Seventy-four per cent of respondents reported never or rarely attending religious services, followed by 16 per cent who attend services less than once a month. Seven per cent attend services once a week or more.

I’m pretty sure that you need to have a God there if there is an afterlife, because if there is no God, then there is no grounding for souls that can survive the death of the body. I think that what’s going on here is that people like the idea of having an afterlife, but they don’t like the idea of being accountable to God. That’s why they hold two mutually incompatible beliefs.

I think that this study tells us a very important thing about how people view religion. Somehow, people have gotten the mistaken impression that religion is like choosing what to eat or what to wear. You choose what you like. You choose what makes your family and friends like you. But imagine if doctors, engineers and scientists operated like that. It strikes me as psychotic to choose a religion based on your feelings. Religion, at the minimum, is a set of propositions about the way the world is. To believe in a religion is to accept it as true, and to take on the epistemic and moral obligations – to know true things and to do right things. To anyone who denies that religion is like any other form of knowledge, then you need to prove that. In my own religion, we have testable claims that can be evaluated using the methods of logic, history and science.
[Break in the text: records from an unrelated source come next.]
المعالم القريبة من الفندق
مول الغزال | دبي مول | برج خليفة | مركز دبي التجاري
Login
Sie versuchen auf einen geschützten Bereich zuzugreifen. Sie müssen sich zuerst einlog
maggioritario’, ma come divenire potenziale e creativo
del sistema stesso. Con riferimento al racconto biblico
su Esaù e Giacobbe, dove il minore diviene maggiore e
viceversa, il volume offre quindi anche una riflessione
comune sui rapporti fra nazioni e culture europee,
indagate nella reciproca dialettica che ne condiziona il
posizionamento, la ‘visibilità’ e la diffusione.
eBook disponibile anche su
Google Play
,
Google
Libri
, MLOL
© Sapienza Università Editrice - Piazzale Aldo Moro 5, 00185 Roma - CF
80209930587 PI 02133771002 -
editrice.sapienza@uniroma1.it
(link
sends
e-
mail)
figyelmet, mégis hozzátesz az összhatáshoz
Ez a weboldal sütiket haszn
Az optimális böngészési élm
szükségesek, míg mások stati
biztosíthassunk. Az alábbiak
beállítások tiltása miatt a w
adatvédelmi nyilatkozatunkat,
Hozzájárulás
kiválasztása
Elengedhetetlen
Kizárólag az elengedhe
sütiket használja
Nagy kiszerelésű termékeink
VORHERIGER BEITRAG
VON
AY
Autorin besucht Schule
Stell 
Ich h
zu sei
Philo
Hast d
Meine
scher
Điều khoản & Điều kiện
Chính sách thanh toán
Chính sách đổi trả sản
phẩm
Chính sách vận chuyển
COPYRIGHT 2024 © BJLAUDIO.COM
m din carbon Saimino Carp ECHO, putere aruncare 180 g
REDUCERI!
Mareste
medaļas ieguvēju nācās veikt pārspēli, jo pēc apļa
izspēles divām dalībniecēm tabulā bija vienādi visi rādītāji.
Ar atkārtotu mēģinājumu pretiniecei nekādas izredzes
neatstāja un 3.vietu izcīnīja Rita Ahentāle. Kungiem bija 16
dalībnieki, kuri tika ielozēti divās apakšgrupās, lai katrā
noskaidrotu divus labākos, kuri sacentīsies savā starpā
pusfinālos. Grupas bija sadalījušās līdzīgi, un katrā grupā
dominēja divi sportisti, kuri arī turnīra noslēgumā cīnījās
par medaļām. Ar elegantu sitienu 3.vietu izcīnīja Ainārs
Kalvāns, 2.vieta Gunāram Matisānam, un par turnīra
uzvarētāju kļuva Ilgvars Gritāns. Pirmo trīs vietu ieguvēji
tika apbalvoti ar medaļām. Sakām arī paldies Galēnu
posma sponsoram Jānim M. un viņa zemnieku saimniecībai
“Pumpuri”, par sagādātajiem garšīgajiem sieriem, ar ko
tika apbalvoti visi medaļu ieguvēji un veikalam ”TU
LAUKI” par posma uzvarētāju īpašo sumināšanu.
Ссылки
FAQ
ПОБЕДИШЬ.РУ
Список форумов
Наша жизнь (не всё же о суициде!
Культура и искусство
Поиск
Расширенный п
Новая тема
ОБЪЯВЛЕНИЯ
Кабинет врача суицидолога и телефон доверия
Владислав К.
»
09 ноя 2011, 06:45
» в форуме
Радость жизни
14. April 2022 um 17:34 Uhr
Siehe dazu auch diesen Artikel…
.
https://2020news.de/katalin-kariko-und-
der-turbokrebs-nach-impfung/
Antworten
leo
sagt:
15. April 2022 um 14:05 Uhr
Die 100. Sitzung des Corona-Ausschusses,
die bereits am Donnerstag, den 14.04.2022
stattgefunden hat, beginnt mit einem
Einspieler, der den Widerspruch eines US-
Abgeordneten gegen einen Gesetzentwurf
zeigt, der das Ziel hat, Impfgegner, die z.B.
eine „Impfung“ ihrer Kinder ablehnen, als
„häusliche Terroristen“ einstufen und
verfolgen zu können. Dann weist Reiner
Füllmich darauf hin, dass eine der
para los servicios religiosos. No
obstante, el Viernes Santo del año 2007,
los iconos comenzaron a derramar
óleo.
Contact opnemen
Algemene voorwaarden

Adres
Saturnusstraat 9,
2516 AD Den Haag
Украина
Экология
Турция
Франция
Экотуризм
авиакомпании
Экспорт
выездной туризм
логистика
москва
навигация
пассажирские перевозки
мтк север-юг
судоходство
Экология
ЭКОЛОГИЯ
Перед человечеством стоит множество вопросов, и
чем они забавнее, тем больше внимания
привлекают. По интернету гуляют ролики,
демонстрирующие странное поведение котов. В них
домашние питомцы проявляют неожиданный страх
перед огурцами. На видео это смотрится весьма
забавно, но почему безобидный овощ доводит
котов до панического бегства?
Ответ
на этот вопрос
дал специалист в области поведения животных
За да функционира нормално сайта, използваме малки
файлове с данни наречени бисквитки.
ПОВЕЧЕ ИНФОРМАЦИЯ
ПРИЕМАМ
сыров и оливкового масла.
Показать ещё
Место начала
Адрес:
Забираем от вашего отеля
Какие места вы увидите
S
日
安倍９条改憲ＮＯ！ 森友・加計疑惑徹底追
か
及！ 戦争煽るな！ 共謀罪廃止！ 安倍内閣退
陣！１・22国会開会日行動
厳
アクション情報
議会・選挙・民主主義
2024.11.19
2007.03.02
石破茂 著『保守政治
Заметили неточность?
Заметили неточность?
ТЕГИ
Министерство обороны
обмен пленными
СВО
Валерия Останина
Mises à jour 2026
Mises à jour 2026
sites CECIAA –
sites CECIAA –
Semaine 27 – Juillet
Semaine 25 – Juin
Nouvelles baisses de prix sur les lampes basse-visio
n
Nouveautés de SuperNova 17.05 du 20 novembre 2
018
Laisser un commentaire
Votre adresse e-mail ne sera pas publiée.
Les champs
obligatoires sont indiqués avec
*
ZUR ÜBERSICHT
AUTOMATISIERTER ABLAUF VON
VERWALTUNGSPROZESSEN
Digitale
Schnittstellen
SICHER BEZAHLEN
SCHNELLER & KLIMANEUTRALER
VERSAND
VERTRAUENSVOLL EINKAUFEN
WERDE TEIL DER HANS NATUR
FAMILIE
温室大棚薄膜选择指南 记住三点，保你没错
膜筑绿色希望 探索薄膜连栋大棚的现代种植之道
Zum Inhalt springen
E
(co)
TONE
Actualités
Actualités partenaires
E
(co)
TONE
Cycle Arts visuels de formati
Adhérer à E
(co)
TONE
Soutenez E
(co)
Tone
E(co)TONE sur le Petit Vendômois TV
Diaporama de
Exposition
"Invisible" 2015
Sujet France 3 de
You know this study reminds me of a formative experience I had when I was younger. I remember talking to a project manager when I was a brand new software engineer, and her telling me that she had grown up Baptist but it was “too strict” so she became an atheist. Also, God had allowed her to fall off her bicycle when she was young and she chipped her teeth. So she knew there couldn’t possibly be a loving God. But anyway, she asked me if I believed in souls for animals. I surveyed a few philosophers and concluded with J.P. Moreland’s view, that animals don’t have souls. She said that her dog was going to Heaven when she died. I told her, look I would like it if my cockatiel went to Heaven (he is was about 8 then, and is 24 now) but I have to accept what is true. She looked at me like I was crazy to say such a mean thing. I will never forget that conversation. Back then, I had limited exposure to church and didn’t realize that most Christians are exactly like her. We really need to stop with the postmodern, relativism, universalism and get back to reason and evidence.